TESTO FORNITO:

◇ ◇ ◇

Il 20 febbraio era stato il primo italiano ad essere stato contagiato dal coronavirus sul territorio nazionale, senza aver avuto legami diretti con la Cina. Il “paziente 1”. Un mese dopo, il 20 marzo, Mattia è ormai uscito dalla terapia intensiva e, pur restando ricoverato, è ora in via di guarigione. “Respira da solo”, ha annunciato il primario di Malattie infettive del Policlinico San Matteo di Pavia, Raffaele Bruno, a Repubblica. “Lo abbiamo appena staccato anche dall’ultima macchina. Finalmente posso dirlo: sta guarendo. Ora piange perché è felice”. Mattia sta per diventare padre: la moglie – anche lei contagiata e poi guarita dal coronavirus – è ormai al nono mese di gravidanza. Dopo 28 giorni, si sono sfiorati per la prima volta attraverso un vetro. Lunedì o martedì dovrebbe rientrare a casa. “Ogni malato fa la differenza – continua il primario – ma guarire lui, dal punto di vista umano, in un mese mi ha insegnato che la normalità è un privilegio“.

A un’infermiera delle terapie intensive – scrive ancora Repubblica – Mattia ha detto: “Ho tenuto duro perché sto per diventare papà. Mentre avevo il tubo nella trachea, ho pensato che se fossi stato solo avrei mollato. È la vita degli altri a trascinarci avanti”.
Il manager della Unilever di Casalpusterlengo, 38 anni, era già stato in ospedale qualche giorno prima ma non gli era stato diagnosticato il Covid-19: su questa vicenda il procuratore di Lodi Domenico Chiaro ha aperto un’inchiesta per epidemia colposa. Alla fine, di fronte a un nuovo peggioramento, un’anestesista aveva pensato “l’impossibile” e ipotizzato che fosse proprio quel coronavirus che tutti attribuivano alla Cina, non certo a chi di recente non era neanche uscito dalla Lombardia. La notte successiva era stato trasportato da Codogno a Pavia, in condizioni disperate.

◇ ◇ ◇

VOCI DEL DATASET:
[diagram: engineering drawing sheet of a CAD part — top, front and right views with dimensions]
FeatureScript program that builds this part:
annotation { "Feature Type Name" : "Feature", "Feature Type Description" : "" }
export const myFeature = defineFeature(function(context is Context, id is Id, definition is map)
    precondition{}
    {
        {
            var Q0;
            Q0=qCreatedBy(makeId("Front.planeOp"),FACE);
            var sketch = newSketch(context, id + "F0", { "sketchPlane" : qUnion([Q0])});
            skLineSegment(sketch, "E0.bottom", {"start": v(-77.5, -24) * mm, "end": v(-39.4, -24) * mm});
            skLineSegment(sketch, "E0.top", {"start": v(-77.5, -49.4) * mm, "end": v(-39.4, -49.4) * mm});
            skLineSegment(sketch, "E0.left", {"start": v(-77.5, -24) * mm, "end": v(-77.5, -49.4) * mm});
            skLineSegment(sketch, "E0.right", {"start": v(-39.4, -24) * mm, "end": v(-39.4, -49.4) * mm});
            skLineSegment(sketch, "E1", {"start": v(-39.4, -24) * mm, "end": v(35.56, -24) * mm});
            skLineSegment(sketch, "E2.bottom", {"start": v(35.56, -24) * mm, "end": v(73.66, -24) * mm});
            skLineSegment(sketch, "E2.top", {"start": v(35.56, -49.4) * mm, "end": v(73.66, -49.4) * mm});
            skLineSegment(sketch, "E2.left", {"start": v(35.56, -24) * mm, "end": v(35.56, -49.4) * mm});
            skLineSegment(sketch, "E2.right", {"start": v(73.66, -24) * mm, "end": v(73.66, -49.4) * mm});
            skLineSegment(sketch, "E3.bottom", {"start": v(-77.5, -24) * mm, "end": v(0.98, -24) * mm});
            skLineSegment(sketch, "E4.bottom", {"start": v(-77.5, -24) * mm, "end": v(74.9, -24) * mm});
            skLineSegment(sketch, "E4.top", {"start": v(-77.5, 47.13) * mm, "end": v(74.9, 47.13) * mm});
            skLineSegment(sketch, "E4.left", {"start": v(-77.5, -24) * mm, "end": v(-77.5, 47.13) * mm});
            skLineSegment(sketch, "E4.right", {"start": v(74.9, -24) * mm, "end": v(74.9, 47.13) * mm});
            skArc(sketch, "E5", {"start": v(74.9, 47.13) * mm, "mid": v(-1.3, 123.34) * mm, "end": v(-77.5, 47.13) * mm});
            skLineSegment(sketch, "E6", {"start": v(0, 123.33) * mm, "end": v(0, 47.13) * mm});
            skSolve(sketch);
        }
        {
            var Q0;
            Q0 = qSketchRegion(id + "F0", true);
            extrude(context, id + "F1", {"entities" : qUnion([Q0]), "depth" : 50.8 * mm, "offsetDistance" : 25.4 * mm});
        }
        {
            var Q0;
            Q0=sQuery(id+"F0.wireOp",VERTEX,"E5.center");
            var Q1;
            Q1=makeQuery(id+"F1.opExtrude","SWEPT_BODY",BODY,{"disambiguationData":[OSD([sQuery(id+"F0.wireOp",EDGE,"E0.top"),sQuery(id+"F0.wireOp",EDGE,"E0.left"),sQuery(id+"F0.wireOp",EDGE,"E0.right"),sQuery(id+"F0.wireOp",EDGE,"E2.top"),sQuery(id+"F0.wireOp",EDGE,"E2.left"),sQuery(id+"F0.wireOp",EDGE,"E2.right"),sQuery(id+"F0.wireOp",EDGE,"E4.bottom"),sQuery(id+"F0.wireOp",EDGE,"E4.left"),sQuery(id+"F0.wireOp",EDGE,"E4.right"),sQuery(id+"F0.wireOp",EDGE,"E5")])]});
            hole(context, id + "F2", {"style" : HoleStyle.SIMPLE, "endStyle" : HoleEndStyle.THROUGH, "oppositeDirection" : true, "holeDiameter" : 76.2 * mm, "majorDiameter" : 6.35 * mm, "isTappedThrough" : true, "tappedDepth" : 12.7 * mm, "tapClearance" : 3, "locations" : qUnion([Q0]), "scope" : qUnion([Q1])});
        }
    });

◇ ◇ ◇

COSA FARE:
Prosegui il testo su Mattia, il paziente 1, partendo da dove si interrompe. Le voci non c'entrano niente con questo lavoro.

SPAZIO RISPOSTA:
A quel punto era partita la caccia – mai risolta – al “paziente 0”, ma la marea montante di casi nel lodigiano avevano reso la ricerca pressoché impossibile: Mattia è stato sicuramente il primo a essere ricoverato per coronavirus, ma è impossibile stabilire quanti fossero stati contagiati, e come, prima di lui. Lui stesso è ancora ignaro di cosa è successo: non sa di essere il “paziente 1”, né cos’è accaduto in queste settimane. Al Corriere della Sera ha detto che il suo unico desiderio, ora, è veder nascere la sua bambina. Da quel 20 febbraio la vita degli abitanti della Lombardia prima, e dell’intero Paese poi, è cambiata radicalmente: il 23 febbraio 11 comuni diventano zona rossa, il 4 marzo chiudono tutte le scuole, i musei, i cinema e i teatri. Fino all’ultimo decreto, il più radicale, il 10 marzo: tutta l’Italia zona protetta, con spostamenti limitati e l’obbligo di stare a casa. Tra poco potrà tornarci anche Mattia.